CREATE INDEX jobs_pending_idx ON jobs (created_at)
  WHERE status = 'pending';

The partial index is load-bearing: as completed jobs accumulate, a full index over the status column would mostly point at irrelevant rows. The partial index only contains rows where the predicate is true, so it stays small and fast regardless of the size of the completed-job archive.

The claim query

The query that workers run to claim the next job is one statement:

UPDATE jobs
SET status = 'running',
    started_at = NOW(),
    attempts = attempts + 1
WHERE id = (
  SELECT id FROM jobs
  WHERE status = 'pending'
  ORDER BY created_at
  LIMIT 1
  FOR UPDATE SKIP LOCKED
)
RETURNING id, payload;

Three details to read carefully. The inner SELECT with FOR UPDATE SKIP LOCKED picks the oldest pending row that no other transaction is currently locking. The outer UPDATE ... RETURNING atomically transitions that row to running state and hands the payload back to the worker, all in one statement. The worker does not need to do anything else to claim the job; the database has handled the concurrency.

Multiple workers running this query simultaneously each get a different row. If there are no pending rows or all pending rows are already locked, the query returns no result and the worker waits a moment before trying again. There is no thundering herd because each worker walks past the locked rows rather than waiting in line.

What happens at completion and failure

The worker processes the job, then issues one of three terminal-state transitions: success, retriable failure, permanent failure.

-- Success
UPDATE jobs SET status = 'completed', completed_at = NOW()
WHERE id = $1;

-- Retriable failure with exponential backoff
UPDATE jobs SET status = 'pending',
       last_error = $2,
       created_at = NOW() + INTERVAL '1 minute' * (2 ^ attempts)
WHERE id = $1 AND attempts < 5;

-- Permanent failure
UPDATE jobs SET status = 'failed', last_error = $2
WHERE id = $1 AND attempts >= 5;

The retry pattern uses the created_at column as the ordering key, so pushing it into the future delays the job naturally without a separate scheduled_for column. Five attempts with exponential backoff covers most transient failures and stops short of infinite retry on permanent ones.

The failure modes the pattern handles

Worker crashes are the failure mode that catches teams using simpler patterns.
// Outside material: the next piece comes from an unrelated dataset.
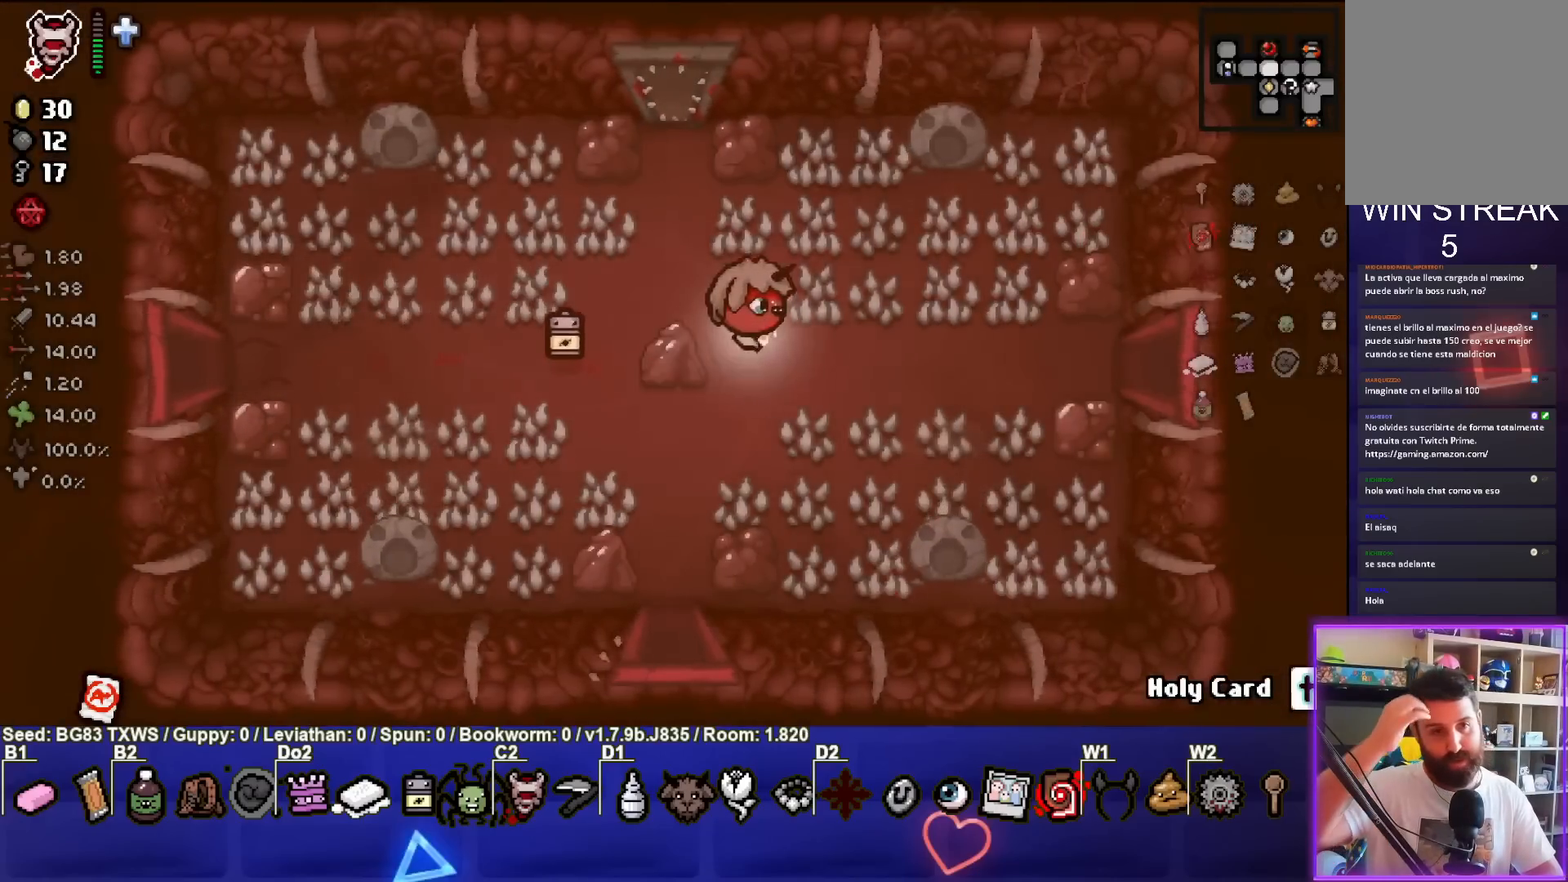
{"buttons": [], "left_stick": "right", "events": []}
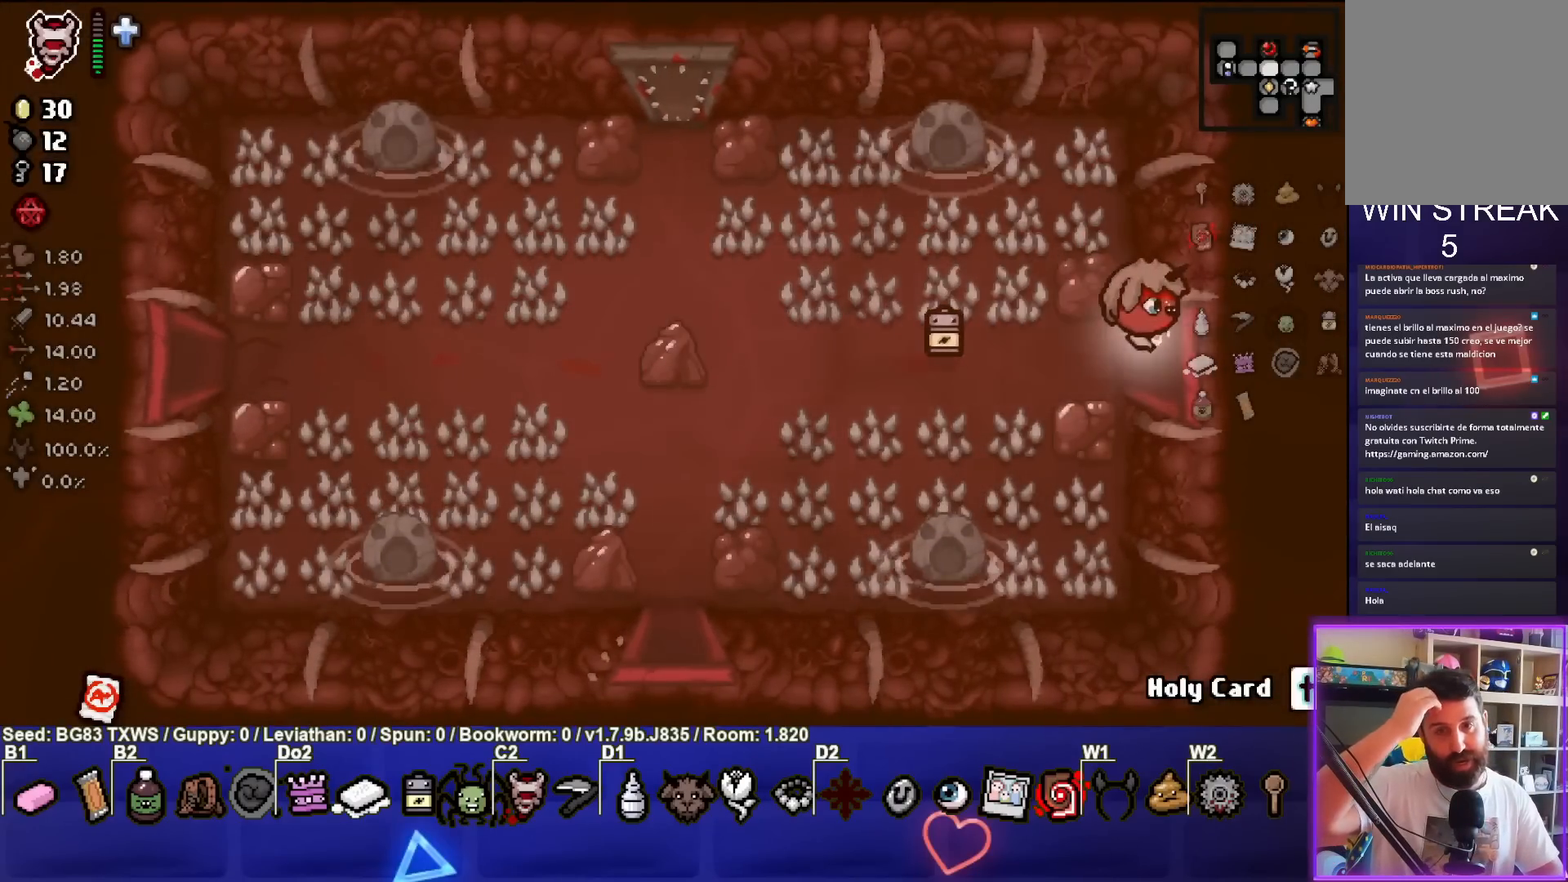
{"buttons": [], "left_stick": "right", "events": [[217, "left_stick", "center"], [400, "left_stick", "right"]]}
If a worker takes a job, transitions it to running, and then dies before completing or failing it, the job sits in running state forever and never gets retried. The fix is a watchdog query that resets jobs that have been running too long:

UPDATE jobs SET status = 'pending',
       last_error = 'reset by watchdog'
WHERE status = 'running'
  AND started_at < NOW() - INTERVAL '15 minutes';

The timeout depends on the expected work duration. For most B2B SaaS workloads, 15-30 minutes is a safe default. The watchdog runs every few minutes from a cron job or a separate worker.

Stuck workers (running but not making progress) require application-layer heartbeats, which are a separate problem worth solving but not strictly required for the job-queue pattern to work.

The scale envelope

The pattern scales further than most teams expect. A single Postgres instance handles thousands of jobs per second comfortably with a few workers and tens of thousands per second with careful tuning (claim batches of 10-100 jobs per query rather than one at a time, partition the table by date for older completed jobs, vacuum aggressively to keep the partial index healthy). The signal that the pattern is hitting its scale ceiling is contention on the jobs_pending_idx index, visible as elevated lock_waits in pg_stat_activity.

Above ten thousand jobs per second sustained, the right move is sharding by hash of the payload (different worker pools claim different partitions of the queue) or graduating to a dedicated queue infrastructure. Below that ceiling, the Postgres pattern wins on operational simplicity: no second system to deploy, monitor, back up, secure, and upgrade.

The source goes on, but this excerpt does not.